The EUR/USD currency pair traded with low volatility and a slight upward tilt over the past week. Overall, the market has made it clear that it is simply tired of responding to the constantly contradictory messages regarding the war in the Middle East. Donald Trump might announce one day that the parties are close to concluding a deal, only to issue new threats against Iran an hour later. Most of Trump's peace-loving and optimistic statements are contradicted by Tehran just a few hours later. Therefore, traders are left to guess at the current stage of negotiations between Iran and the United States.
Although the level of uncertainty is high, some things are known for certain. Iran remains unwilling to abandon its nuclear weapons and developments, which renders any negotiations fundamentally pointless. The United States will not abandon its goal of disarming Iran, while Iran will not give up its nuclear weapons. The purpose of these negotiations remains unclear. However, experts note that the parties may at least agree to a complete ceasefire and the reopening of the Strait of Hormuz, after which they could negotiate the "nuclear question" for up to 10 years. By the way, that's how long the negotiations for the previous nuclear deal lasted, from which Trump carelessly withdrew in order to later initiate a war against Iran.

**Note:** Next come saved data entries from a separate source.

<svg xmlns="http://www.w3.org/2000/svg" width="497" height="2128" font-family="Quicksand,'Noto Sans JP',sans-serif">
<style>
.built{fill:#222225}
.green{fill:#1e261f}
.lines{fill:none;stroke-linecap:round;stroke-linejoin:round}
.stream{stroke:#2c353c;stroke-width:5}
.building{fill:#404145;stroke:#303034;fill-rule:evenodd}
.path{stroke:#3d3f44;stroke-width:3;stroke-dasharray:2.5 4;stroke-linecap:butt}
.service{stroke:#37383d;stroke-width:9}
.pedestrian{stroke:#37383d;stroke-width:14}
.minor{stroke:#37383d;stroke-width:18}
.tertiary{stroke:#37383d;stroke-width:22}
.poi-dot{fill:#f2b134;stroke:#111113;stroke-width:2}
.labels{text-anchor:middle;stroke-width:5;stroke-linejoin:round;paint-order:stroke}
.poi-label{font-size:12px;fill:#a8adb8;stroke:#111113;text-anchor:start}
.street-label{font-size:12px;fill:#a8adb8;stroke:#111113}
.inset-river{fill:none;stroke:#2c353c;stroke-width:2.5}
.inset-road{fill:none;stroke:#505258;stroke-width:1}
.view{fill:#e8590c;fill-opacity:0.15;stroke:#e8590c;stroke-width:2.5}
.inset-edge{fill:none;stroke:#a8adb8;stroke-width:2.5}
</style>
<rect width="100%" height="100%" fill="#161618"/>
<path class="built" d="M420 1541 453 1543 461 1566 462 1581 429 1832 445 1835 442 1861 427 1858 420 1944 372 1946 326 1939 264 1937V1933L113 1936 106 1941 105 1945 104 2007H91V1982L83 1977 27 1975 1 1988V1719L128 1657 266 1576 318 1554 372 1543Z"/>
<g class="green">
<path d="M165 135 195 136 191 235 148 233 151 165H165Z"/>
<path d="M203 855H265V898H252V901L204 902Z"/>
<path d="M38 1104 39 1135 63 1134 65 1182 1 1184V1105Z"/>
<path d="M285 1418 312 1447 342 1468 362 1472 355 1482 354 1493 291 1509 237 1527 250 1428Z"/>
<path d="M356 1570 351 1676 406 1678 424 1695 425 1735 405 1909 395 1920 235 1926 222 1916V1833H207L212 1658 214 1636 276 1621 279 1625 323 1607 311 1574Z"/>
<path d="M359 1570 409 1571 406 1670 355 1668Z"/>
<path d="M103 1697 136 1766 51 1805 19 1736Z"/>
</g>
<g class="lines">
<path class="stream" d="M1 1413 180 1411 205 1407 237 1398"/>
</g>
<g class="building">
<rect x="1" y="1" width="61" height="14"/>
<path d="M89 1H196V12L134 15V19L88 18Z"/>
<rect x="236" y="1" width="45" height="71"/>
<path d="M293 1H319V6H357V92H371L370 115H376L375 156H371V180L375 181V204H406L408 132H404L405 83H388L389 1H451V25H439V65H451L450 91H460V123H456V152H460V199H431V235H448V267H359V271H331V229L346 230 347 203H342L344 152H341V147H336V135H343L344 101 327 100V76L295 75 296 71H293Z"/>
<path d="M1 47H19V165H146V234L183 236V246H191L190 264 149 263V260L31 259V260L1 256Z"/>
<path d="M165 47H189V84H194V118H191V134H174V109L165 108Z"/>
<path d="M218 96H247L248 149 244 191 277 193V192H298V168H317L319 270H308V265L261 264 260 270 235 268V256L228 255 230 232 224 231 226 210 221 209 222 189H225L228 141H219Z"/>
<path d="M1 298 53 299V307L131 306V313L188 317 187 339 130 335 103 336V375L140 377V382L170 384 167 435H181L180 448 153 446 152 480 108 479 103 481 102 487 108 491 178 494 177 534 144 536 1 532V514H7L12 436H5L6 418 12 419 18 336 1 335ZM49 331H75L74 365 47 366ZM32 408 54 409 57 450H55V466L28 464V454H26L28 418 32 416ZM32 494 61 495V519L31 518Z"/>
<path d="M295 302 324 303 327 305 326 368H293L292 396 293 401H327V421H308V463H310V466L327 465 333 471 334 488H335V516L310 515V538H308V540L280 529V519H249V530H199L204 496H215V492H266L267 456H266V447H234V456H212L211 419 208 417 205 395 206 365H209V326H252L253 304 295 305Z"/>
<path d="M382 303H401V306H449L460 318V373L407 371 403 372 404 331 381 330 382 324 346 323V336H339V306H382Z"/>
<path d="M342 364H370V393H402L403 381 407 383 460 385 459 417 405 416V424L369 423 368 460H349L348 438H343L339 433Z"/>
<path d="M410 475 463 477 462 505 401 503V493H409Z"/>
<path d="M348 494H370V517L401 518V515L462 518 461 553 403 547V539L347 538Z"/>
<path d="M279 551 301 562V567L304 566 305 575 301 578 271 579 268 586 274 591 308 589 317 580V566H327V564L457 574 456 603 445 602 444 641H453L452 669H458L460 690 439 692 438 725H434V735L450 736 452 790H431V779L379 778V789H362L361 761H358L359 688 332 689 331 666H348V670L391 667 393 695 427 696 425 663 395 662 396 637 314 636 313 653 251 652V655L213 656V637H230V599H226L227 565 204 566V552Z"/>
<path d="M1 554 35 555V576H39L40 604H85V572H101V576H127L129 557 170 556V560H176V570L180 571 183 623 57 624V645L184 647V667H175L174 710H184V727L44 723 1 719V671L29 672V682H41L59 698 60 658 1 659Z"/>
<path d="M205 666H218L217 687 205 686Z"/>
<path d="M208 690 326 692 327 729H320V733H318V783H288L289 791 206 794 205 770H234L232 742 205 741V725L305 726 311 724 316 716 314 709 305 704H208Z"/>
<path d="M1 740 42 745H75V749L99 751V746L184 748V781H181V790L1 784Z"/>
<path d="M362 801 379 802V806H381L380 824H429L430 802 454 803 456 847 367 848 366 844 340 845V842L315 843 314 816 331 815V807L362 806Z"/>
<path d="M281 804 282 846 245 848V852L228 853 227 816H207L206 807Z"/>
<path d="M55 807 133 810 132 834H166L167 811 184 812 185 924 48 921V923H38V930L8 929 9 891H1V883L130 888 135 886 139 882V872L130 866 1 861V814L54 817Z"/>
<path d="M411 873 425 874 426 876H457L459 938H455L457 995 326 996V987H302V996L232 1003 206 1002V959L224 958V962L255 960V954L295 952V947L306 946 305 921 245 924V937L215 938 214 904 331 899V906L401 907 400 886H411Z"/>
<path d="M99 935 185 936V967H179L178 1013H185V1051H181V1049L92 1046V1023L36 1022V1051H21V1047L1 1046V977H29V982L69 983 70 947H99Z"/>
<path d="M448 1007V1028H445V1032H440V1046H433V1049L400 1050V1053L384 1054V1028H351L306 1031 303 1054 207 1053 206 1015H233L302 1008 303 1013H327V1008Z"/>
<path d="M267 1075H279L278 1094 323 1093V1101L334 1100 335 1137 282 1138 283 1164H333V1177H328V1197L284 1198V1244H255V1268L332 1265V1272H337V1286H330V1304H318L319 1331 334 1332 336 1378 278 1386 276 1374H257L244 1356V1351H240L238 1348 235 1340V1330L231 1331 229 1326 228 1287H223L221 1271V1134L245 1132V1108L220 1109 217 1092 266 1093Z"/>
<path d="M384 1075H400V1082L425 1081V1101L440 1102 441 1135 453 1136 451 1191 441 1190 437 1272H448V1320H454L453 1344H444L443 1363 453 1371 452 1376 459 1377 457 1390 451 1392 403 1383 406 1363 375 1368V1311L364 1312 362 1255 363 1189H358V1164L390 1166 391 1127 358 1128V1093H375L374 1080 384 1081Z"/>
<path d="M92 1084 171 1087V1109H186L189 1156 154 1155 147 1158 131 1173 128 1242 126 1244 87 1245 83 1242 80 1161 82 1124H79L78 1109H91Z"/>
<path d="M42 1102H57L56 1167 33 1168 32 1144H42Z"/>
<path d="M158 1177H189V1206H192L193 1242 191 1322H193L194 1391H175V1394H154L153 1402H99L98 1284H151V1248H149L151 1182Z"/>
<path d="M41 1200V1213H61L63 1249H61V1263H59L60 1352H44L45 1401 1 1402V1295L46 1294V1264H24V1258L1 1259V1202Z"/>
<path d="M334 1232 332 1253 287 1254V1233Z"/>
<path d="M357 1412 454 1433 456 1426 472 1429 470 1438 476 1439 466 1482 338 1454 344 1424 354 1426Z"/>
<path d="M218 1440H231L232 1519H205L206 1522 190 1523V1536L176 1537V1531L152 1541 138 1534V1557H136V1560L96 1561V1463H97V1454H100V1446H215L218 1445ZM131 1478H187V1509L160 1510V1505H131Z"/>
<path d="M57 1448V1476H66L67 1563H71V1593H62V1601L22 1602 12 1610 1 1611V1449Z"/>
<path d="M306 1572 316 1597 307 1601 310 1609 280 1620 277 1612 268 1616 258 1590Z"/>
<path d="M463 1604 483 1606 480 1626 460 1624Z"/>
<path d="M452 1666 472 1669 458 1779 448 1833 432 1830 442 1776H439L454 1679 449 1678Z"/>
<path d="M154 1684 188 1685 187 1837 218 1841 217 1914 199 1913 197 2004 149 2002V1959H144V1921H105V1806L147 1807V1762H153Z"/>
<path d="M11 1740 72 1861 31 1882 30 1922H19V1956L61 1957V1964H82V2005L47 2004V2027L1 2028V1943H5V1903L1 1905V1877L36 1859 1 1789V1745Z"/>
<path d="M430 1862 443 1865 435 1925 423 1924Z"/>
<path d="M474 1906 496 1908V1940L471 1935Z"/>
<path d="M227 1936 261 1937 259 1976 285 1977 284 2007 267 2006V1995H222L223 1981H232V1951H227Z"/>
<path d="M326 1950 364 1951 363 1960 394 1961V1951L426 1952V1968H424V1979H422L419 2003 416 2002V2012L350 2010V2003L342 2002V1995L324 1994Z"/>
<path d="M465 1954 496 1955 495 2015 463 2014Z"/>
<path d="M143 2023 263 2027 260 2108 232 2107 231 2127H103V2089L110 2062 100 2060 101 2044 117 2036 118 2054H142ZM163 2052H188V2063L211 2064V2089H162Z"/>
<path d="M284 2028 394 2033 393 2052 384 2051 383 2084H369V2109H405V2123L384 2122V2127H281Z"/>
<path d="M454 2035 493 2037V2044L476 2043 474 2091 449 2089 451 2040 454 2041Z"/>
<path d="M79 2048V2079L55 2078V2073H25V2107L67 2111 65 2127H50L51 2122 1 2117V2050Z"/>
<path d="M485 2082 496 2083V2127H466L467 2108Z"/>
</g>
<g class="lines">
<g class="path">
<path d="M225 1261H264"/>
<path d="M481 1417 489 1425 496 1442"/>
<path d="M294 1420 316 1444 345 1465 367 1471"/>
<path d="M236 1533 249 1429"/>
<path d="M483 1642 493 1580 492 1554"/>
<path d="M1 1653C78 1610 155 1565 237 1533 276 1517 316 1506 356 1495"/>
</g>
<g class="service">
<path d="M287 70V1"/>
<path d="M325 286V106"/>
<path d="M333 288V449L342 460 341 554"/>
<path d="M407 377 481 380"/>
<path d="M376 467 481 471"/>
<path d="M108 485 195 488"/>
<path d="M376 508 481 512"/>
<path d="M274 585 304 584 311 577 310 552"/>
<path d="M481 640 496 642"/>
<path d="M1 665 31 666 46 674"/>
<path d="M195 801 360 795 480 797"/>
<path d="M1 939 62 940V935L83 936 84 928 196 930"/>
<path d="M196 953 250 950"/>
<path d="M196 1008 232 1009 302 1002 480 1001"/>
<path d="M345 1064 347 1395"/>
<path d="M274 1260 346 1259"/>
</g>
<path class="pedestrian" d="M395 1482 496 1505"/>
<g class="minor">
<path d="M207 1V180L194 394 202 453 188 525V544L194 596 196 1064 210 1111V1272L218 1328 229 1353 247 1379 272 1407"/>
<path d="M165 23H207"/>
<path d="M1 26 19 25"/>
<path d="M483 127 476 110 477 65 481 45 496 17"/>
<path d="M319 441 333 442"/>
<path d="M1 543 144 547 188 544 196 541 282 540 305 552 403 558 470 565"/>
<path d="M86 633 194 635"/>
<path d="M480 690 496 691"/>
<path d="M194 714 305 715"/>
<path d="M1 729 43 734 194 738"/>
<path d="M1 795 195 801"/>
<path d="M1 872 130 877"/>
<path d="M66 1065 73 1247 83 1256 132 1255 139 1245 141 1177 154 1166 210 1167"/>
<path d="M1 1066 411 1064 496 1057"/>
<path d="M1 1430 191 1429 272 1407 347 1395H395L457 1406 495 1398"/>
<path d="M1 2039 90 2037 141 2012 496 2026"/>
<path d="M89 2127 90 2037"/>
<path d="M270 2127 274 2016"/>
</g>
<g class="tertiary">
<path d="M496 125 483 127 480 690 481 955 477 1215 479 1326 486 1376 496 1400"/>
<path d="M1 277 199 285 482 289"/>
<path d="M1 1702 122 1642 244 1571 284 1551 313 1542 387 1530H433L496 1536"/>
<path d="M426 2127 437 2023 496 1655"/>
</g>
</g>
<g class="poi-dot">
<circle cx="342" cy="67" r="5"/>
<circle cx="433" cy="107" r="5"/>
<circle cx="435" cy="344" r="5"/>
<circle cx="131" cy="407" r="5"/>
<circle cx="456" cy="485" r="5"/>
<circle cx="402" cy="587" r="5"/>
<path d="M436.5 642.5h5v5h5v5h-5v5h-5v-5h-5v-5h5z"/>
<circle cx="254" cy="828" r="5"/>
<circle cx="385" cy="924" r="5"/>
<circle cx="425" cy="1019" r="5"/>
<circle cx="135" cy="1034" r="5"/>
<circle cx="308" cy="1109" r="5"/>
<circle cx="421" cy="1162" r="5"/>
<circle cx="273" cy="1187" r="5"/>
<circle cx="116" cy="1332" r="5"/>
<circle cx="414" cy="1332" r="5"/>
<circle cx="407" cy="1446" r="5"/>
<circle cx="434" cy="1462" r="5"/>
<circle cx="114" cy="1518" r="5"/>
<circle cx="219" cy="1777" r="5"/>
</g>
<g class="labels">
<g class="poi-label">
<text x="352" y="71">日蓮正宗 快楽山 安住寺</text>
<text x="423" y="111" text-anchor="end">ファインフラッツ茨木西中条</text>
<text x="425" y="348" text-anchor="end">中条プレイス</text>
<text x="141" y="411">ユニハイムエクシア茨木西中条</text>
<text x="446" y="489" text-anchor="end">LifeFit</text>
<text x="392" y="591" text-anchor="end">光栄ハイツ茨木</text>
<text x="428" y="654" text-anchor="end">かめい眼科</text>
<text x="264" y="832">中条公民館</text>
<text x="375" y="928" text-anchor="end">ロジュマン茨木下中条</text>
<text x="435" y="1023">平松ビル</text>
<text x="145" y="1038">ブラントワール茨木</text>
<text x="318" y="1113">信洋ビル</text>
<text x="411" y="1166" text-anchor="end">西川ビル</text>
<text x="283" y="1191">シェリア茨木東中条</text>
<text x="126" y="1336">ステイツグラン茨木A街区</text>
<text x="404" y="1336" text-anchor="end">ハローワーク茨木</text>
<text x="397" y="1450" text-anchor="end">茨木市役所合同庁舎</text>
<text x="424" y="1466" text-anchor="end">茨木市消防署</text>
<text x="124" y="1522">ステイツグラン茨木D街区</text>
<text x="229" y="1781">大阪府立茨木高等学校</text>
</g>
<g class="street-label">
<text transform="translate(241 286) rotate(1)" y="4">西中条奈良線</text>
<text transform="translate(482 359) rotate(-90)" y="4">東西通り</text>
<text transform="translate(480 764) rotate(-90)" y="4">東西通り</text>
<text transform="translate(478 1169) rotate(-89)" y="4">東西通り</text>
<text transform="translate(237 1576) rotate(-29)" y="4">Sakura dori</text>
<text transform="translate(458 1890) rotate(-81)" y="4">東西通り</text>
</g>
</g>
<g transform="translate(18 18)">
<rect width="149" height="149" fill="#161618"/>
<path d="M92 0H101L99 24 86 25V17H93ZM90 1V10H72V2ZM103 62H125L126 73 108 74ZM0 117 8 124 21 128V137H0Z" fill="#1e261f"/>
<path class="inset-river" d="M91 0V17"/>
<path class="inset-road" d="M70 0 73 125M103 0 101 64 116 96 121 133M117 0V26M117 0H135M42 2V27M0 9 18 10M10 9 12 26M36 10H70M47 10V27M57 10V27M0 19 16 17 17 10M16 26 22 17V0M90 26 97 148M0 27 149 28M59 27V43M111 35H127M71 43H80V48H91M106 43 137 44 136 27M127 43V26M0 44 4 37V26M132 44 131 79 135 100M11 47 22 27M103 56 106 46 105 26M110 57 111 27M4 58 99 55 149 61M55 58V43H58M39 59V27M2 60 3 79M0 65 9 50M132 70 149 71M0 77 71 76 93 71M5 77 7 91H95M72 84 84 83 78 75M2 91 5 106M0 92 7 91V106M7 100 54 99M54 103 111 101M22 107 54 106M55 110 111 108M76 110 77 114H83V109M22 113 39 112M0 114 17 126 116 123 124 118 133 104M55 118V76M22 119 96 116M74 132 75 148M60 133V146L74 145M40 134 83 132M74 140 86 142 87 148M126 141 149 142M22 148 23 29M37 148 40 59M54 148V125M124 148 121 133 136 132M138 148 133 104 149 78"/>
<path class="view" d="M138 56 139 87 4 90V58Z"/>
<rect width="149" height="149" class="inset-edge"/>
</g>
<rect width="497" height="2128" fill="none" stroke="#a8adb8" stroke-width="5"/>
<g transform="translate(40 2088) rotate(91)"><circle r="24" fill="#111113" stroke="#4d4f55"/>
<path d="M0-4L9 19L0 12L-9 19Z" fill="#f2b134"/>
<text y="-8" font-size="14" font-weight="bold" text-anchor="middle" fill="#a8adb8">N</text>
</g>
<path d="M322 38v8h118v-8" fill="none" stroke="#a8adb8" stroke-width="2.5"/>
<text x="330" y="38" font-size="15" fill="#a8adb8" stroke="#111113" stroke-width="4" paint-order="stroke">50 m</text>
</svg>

Thus, this week the market will once again have to closely monitor geopolitics, separating the wheat from the chaff and sifting through tons of information, 90% of which is absolute trash. The macroeconomic and fundamental background continues to have practically no influence on market sentiment; however, we will still look at events that could hypothetically affect the euro's exchange rate.
In essence, there is one such event – the inflation report for the Eurozone for May. Contrary to German inflation data, the consumer price index in the Eurozone may accelerate to 3.3-3.4%. Recall that inflation in Germany slowed to 2.6% in May. If forecasts of European inflation are confirmed, the likelihood of the European Central Bank tightening monetary policy in June will increase significantly, and the ECB may raise rates on its own. Theoretically, this situation should support the euro, but we repeat: the market largely ignores fundamental factors, and the movement of the EUR/USD pair depends on geopolitics by 80-90%.
For the strong growth of the euro currency, there is a lack of real signs of the conflict in the Middle East coming to an end, signing an agreement between Iran and the USA, opening the Strait of Hormuz, or at least news that genuinely indicates progress in negotiations. For the strong growth of the American currency, there is no geopolitical foundation: negotiations are ongoing despite regular violations of ceasefire conditions, and war is not resuming. Thus, during the current week, the EUR/USD pair may continue to move very sluggishly, unless truly significant news emerges from the Middle East.

The average volatility of the EUR/USD currency pair over the last 5 trading days as of June 1 is 50 pips and is characterized as "medium-low." We expect the pair to trade between 1.1610 and 1.1710 on Monday. The upper channel of the linear regression has turned upward, indicating a trend change to an upward direction. In fact, the upward trend of 2025 could have resumed back in March. The CCI indicator has entered overbought territory and formed two "bearish" divergences, signaling the start of a downward correction that is still ongoing.
Closest support levels:
S1 – 1.1658
S2 – 1.1597
S3 – 1.1536
Closest resistance levels:
R1 – 1.1719
R2 – 1.1780
R3 – 1.1841
Trading Recommendations:
The EUR/USD pair continues its downward movement, which is presumably a correction within the framework of a global upward trend. The global fundamental backdrop for the dollar remains extremely negative, and only geopolitics regularly supports it. When the price is below the moving average, short positions can be considered with targets at 1.1597 and 1.1536. Above the moving average line, long positions become relevant with targets at 1.1780 and 1.1841. The market continues to distance itself from geopolitical factors, but the dollar has been in demand in recent weeks as hopes for peace in the Middle East have weakened.
Explanations for the Illustrations:
Linear regression channels help determine the current trend. If both are pointing in the same direction, the trend is strong;
The moving average line (settings 20,0, smoothed) indicates the short-term trend and the direction in which trading should currently be conducted;
Murray levels are target levels for movements and corrections;
Volatility levels (red lines) indicate the likely price channel in which the pair will stay over the next day, based on current volatility metrics;
The CCI indicator – its entry into oversold territory (below -250) or overbought territory (above +250) indicates that a trend reversal in the opposite direction is approaching.